DOCUMENT SECTION:
START

AgentSkillsCN

agent-browser

自动化浏览器交互,用于 Web 测试、表单填写、屏幕截图与数据提取。当用户需要浏览网站、与网页互动、填写表单、截取屏幕截图、测试 Web 应用程序,或从网页中提取信息时,可使用此技能。

SKILL.md
--- frontmatter
name: agent-browser
description: Automates browser interactions for web testing, form filling, screenshots, and data extraction. Use when the user needs to navigate websites, interact with web pages, fill forms, take screenshots, test web applications, or extract information from web pages.
metadata:
  miniclaw:
    requires:
      anyBins: ["agent-browser", "agent-browser.cmd"]

Browser Automation with agent-browser

Installation Required

This skill requires agent-browser to be installed. If you see an error that this skill is unavailable, follow the installation guide below.

Quick Install

Choose your preferred method:

Option 1: npm (Recommended)

END

PROVIDED RECORDS:
START

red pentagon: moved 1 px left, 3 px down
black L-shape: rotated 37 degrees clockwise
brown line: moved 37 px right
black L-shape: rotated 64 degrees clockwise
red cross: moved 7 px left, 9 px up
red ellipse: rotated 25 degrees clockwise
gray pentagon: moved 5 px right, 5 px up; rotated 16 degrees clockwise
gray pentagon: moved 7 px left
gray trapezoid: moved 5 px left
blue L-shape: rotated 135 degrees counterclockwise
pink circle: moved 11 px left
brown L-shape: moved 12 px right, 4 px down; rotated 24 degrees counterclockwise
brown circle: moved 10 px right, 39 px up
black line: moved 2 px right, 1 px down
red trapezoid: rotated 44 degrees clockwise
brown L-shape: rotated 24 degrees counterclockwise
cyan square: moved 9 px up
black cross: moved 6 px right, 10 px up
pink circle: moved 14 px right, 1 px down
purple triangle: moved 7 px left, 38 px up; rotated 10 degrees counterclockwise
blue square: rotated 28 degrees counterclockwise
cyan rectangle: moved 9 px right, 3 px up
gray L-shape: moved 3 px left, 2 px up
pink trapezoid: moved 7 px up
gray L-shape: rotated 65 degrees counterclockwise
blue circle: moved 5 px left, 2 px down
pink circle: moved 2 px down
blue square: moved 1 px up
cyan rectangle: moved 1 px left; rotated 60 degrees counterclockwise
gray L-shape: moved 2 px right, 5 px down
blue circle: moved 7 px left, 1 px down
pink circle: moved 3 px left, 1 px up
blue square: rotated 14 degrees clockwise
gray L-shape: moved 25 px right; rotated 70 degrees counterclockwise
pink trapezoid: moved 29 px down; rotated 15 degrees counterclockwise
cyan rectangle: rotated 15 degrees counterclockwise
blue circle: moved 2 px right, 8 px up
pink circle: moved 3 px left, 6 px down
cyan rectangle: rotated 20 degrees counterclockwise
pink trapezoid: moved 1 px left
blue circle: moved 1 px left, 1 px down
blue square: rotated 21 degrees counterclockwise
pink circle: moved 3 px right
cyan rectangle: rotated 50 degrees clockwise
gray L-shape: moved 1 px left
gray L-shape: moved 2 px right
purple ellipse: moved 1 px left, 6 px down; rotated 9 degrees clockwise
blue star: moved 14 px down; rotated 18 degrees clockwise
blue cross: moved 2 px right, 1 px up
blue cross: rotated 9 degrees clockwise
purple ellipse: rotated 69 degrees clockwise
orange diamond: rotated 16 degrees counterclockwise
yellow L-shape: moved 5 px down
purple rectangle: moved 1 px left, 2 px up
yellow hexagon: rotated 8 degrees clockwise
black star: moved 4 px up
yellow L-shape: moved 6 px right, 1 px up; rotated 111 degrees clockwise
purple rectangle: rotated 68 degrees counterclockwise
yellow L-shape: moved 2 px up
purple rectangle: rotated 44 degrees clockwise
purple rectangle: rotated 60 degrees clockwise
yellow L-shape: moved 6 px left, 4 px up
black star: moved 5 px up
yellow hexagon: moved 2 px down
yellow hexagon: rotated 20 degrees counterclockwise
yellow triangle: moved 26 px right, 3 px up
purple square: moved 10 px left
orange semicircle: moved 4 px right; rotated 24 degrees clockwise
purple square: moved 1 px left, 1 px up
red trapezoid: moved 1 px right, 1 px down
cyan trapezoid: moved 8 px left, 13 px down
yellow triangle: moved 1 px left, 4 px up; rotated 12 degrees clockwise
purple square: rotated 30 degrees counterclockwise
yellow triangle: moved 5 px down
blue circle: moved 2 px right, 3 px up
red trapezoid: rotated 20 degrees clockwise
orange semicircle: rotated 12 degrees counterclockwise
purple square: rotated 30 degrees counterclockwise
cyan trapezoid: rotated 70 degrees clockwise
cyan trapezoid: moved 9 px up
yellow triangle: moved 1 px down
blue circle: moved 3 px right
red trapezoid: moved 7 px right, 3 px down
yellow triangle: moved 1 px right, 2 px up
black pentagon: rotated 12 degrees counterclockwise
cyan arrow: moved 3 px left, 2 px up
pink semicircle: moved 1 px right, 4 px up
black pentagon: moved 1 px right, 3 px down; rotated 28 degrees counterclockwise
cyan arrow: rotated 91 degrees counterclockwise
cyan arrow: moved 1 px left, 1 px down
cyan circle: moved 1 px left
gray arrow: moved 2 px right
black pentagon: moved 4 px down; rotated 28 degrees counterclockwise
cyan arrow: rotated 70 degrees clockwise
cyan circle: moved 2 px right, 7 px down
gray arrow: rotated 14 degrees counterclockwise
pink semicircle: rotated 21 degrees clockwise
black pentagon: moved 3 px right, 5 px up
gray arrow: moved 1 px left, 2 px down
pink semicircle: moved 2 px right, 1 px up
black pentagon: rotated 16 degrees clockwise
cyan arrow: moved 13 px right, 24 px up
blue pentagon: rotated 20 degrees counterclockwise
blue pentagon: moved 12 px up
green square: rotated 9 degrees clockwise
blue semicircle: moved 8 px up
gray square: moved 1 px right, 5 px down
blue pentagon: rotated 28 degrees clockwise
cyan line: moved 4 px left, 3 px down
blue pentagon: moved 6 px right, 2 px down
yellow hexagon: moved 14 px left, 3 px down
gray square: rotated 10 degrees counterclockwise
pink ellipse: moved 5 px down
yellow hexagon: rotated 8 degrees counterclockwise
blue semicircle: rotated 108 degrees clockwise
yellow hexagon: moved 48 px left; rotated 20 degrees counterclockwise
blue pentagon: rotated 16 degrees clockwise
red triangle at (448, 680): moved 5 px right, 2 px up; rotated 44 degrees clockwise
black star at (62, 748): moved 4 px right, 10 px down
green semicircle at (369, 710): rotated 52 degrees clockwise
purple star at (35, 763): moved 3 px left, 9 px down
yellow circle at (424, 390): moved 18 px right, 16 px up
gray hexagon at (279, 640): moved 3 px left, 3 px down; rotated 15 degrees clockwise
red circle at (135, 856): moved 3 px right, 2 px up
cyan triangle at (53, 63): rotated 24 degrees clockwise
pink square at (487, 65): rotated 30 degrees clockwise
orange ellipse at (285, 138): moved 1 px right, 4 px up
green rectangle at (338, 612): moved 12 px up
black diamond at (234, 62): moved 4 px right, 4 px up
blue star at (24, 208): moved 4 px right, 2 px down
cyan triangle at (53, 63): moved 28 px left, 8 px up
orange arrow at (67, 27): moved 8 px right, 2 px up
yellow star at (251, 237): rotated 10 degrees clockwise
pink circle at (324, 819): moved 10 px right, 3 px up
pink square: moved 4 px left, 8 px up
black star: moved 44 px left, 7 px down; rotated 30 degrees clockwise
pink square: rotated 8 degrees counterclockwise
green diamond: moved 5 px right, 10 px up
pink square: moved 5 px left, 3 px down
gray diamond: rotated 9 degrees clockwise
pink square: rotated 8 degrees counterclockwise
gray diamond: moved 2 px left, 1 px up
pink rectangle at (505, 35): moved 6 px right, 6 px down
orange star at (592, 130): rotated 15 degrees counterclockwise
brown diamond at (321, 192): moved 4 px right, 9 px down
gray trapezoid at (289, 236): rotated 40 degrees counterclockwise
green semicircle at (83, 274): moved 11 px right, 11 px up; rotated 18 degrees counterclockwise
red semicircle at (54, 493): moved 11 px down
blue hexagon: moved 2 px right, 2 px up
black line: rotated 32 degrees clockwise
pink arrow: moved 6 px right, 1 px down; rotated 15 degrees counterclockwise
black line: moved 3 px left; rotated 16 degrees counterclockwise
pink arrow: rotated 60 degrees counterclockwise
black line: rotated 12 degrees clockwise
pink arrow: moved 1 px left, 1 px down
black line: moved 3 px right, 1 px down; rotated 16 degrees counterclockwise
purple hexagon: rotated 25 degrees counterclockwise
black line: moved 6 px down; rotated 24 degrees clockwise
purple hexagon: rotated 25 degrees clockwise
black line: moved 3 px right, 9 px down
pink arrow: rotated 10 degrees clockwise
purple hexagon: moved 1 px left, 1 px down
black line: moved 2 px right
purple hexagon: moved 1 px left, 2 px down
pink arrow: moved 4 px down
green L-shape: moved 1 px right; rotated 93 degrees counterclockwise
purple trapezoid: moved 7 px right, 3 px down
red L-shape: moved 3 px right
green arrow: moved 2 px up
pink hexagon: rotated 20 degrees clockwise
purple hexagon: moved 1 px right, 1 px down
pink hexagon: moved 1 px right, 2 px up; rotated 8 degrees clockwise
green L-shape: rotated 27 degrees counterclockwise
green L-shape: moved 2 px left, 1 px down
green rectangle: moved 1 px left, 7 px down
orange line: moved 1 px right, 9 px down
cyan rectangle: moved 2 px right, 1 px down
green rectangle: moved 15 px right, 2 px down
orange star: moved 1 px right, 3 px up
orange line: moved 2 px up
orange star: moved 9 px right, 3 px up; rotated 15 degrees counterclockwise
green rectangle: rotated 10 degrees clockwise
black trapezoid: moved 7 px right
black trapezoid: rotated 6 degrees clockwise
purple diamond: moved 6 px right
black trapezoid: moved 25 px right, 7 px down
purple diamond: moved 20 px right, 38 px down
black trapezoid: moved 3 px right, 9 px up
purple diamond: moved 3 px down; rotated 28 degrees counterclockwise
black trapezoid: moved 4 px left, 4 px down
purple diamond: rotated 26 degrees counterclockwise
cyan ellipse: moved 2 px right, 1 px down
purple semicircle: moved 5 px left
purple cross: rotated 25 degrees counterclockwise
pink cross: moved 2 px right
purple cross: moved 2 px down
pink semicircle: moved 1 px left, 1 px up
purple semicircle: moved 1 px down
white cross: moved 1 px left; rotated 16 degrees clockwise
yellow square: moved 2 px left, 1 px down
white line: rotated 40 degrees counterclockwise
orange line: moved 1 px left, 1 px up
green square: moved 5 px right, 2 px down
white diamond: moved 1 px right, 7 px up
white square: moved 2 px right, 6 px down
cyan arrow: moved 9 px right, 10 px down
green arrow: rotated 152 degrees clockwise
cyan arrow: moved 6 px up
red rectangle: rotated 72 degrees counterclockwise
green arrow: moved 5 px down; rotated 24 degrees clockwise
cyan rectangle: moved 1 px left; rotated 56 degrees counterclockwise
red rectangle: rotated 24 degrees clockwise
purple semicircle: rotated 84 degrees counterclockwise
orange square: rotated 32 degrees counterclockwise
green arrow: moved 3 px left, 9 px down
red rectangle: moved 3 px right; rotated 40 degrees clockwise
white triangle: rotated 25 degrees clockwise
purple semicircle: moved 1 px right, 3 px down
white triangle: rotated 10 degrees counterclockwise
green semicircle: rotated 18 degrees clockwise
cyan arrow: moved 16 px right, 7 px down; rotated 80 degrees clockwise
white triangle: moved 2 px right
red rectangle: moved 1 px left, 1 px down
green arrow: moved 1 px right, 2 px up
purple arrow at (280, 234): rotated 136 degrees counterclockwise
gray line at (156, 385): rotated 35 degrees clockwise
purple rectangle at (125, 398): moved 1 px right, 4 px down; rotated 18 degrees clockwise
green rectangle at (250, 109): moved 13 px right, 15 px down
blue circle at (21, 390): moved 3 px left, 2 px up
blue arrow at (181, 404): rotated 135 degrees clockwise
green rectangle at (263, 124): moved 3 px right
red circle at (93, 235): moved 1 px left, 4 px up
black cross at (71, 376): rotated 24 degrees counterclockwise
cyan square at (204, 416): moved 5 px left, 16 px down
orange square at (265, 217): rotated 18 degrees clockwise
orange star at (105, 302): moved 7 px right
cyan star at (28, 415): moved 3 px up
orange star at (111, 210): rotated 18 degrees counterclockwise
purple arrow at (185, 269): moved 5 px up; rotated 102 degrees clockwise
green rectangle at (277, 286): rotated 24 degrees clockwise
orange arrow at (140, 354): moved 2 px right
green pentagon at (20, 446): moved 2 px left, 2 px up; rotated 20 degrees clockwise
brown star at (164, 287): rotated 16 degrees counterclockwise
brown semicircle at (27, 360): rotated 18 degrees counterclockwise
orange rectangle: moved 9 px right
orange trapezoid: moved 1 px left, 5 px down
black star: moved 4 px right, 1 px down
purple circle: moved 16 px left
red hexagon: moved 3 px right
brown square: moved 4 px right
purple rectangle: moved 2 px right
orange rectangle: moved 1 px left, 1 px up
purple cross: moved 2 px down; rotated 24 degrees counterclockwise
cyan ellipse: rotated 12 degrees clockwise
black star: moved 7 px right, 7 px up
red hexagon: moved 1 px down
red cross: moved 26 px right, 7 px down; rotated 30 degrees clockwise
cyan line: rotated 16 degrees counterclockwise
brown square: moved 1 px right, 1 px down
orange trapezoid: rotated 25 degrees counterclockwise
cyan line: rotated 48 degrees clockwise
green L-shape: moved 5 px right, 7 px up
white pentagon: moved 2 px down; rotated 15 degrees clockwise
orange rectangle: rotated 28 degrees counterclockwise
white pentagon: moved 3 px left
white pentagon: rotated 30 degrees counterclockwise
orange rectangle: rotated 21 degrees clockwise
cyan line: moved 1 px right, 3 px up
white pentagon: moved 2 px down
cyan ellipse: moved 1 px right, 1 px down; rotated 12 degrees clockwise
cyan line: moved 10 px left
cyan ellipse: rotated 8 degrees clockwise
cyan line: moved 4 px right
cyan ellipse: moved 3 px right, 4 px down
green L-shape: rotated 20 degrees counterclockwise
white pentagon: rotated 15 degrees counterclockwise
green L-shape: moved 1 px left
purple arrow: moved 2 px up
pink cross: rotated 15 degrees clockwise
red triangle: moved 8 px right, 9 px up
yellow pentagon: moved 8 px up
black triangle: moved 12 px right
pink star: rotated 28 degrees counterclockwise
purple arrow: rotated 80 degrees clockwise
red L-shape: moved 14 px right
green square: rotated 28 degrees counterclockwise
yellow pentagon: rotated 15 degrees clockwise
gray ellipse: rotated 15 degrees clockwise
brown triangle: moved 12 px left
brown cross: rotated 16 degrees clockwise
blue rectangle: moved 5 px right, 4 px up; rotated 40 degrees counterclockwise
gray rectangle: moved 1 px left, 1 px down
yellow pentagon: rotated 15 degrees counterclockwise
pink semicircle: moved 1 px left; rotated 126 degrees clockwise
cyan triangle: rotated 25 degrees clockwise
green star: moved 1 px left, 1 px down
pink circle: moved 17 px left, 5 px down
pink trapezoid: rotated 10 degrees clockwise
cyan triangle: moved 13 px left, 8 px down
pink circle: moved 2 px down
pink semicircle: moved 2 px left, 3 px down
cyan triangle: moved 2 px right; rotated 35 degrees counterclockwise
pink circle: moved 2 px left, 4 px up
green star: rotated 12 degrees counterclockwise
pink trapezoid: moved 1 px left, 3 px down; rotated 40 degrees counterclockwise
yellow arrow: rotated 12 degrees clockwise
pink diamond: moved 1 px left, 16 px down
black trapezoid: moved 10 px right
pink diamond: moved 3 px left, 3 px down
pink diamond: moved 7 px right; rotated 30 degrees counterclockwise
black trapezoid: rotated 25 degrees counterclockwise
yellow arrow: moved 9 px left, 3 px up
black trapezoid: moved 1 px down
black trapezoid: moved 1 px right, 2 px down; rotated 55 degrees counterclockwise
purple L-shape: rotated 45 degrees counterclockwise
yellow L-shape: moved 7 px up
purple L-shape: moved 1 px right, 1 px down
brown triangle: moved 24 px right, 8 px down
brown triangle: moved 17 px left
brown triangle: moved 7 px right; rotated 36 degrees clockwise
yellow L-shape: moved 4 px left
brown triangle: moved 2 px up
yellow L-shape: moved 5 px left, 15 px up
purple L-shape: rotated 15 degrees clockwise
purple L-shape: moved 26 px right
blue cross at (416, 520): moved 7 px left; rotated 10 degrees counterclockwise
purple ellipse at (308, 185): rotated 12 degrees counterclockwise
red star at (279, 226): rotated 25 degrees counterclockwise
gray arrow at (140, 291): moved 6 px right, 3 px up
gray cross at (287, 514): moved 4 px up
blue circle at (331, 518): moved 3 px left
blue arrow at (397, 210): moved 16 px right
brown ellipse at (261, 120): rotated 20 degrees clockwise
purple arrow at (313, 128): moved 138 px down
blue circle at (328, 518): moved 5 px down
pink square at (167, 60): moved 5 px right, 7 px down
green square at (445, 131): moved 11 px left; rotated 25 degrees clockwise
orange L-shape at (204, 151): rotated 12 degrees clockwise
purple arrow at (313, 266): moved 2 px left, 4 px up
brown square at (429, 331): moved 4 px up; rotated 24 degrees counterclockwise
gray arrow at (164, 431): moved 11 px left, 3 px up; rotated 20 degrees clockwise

END

WHAT IS BEING ASKED: Print the portion of the agent-browser skill page above that runs from "This skill requires" up to and including "1: npm (Recommended)", reproducing every word and character without change.

RESPONSE TO THIS EXERCISE:
This skill requires agent-browser to be installed. If you see an error that this skill is unavailable, follow the installation guide below.

Quick Install

Choose your preferred method:

Option 1: npm (Recommended)